Problema: a modificação da percepção do tempo na sociedade humana recente, quando comparada à História prévia.

Hipótese: a modernidade, com seu ritmo acelerado e noção acurada de tempo, torna a percepção deste mais rápida.

Argumento:
O descompasso entre tempo cíclico, natural, e tempo linear, socialmente imposto, resulta na aceleração da percepção de tempo para que um possa atender às demandas do outro.

A complexidade da sistematização do tempo moderno gera uma carga cognitiva maior, e, portanto, requer mais atenção por parte da pessoa, o que, por sua vez, resulta na sensação de tempo acelerado.

Contra-argumento:
Tal aceleração do tempo não é nada novo: sempre houve, historicamente, um papel de distração cognitiva por parte de algum instrumento o recurso, o qual é ocupado, hoje, pela tecnologia.









            Em seu ensaio “Technology and Western perception of time”, Lloyd (2011) traça uma trajetória sociohistórica de nossa relação com o tempo de maneira resumida, mas efetiva. De acordo com o autor, nossa relação foi mudando conforme os métodos de medição. As medições das sociedades antigas eram baseadas em eventos naturais, como as estações, ciclos de cultivo, e, portanto, eram de natureza cíclica e levaram à percepção do tempo de forma dessa forma, em contraste com as medições tecnológicas, como a ampulheta e, eventualmente, o relógio, os quais, por sua natureza controlável e aplicável a situações sociais distintas, levaram à percepção do tempo como abstrata e, com a ascensão da cultura judaico-cristã, linear, baseada na noção de criação finita do universo por Deus, a partir da qual o tempo se moveria irreversivelmente. Tais noções, porém, de acordo com o autor (ibid., p. 6), coexistem paradoxalmente na modernidade: sentimos o dia passar de forma cíclica, com eventos recorrentes semanalmente, ao mesmo tempo que pensamos no tempo dessa forma linear.

# ITENS:
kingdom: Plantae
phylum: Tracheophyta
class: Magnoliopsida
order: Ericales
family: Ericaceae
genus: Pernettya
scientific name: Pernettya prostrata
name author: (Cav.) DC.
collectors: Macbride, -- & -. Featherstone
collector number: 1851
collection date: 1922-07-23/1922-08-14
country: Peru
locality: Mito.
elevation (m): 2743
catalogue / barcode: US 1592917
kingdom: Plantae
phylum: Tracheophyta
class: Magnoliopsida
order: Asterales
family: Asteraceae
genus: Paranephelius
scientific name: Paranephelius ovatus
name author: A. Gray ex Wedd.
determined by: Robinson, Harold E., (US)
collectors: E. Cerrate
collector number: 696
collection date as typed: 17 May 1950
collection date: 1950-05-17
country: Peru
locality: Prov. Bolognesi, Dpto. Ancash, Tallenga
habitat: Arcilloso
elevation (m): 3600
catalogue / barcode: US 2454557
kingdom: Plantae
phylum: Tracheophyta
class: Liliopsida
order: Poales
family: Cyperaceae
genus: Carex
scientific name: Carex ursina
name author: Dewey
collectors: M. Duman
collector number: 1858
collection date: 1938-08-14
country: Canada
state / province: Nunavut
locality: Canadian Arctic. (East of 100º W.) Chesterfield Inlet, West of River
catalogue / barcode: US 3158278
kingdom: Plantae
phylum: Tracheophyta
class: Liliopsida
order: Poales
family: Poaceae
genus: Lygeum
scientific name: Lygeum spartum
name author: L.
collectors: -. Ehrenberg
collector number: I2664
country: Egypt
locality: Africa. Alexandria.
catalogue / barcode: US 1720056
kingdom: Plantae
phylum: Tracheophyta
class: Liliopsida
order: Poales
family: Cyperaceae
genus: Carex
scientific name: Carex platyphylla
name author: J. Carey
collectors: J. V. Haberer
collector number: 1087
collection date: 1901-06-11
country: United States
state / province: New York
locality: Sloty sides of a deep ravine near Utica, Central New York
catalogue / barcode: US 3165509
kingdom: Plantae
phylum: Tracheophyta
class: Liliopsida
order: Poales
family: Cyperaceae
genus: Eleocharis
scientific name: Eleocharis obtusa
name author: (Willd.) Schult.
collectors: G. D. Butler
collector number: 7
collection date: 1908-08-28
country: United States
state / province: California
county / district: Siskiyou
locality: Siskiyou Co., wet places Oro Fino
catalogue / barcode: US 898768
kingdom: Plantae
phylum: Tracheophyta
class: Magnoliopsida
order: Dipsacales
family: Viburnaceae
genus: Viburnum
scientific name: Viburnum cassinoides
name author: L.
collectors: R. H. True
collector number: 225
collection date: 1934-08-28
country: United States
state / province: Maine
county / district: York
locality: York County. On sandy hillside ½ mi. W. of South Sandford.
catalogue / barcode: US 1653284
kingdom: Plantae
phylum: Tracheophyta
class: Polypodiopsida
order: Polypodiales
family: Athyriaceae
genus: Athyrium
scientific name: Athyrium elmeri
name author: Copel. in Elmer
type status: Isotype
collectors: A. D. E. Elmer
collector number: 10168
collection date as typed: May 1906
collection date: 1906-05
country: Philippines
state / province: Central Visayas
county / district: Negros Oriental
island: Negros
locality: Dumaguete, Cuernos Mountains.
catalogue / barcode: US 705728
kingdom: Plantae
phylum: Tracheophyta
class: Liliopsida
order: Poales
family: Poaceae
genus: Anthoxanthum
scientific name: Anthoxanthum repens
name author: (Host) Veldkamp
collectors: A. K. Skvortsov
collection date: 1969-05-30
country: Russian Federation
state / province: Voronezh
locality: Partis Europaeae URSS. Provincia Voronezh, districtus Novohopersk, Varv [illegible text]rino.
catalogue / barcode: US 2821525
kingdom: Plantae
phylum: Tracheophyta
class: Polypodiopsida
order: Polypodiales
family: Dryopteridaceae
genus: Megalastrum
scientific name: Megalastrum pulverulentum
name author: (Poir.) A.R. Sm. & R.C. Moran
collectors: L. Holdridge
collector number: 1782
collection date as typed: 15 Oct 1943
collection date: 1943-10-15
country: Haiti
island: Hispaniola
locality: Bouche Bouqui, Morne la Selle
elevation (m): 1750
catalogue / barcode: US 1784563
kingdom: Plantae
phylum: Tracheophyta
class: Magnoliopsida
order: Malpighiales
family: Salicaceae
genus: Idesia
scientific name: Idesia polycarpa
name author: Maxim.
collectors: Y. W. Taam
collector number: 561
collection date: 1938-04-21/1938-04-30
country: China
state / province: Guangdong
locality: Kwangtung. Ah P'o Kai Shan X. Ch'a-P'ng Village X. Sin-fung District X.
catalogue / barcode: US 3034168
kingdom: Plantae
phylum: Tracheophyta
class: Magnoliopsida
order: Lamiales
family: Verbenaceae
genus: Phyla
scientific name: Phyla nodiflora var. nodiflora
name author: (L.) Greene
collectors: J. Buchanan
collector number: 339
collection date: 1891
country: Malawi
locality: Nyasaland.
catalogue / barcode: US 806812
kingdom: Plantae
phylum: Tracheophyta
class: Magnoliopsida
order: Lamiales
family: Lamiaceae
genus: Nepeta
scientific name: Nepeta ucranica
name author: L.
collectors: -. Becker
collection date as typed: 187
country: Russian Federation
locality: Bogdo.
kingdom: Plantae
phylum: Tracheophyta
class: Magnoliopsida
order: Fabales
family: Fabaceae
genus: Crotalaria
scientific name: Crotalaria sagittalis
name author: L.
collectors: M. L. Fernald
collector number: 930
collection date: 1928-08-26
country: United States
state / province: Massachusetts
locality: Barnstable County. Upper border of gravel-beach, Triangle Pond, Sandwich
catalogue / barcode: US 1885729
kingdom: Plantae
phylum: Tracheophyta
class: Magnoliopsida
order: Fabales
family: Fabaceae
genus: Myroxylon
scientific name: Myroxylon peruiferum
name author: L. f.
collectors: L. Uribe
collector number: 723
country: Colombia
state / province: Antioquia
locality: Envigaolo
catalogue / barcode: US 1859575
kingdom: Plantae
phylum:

# AÇÕES NECESSÁRIAS:
1. Indique todos os rótulos seguidos de dois-pontos que dividem o esquema no início do texto fornecido.
2. Transcreva do texto fornecido o trecho entre "Problema: a modificação da" e "hoje, pela tecnologia.", inclusive.

# RESPOSTAS:
1. Problema; Hipótese; Argumento; Contra-argumento

2.
Problema: a modificação da percepção do tempo na sociedade humana recente, quando comparada à História prévia.

Hipótese: a modernidade, com seu ritmo acelerado e noção acurada de tempo, torna a percepção deste mais rápida.

Argumento:
O descompasso entre tempo cíclico, natural, e tempo linear, socialmente imposto, resulta na aceleração da percepção de tempo para que um possa atender às demandas do outro.

A complexidade da sistematização do tempo moderno gera uma carga cognitiva maior, e, portanto, requer mais atenção por parte da pessoa, o que, por sua vez, resulta na sensação de tempo acelerado.

Contra-argumento:
Tal aceleração do tempo não é nada novo: sempre houve, historicamente, um papel de distração cognitiva por parte de algum instrumento o recurso, o qual é ocupado, hoje, pela tecnologia.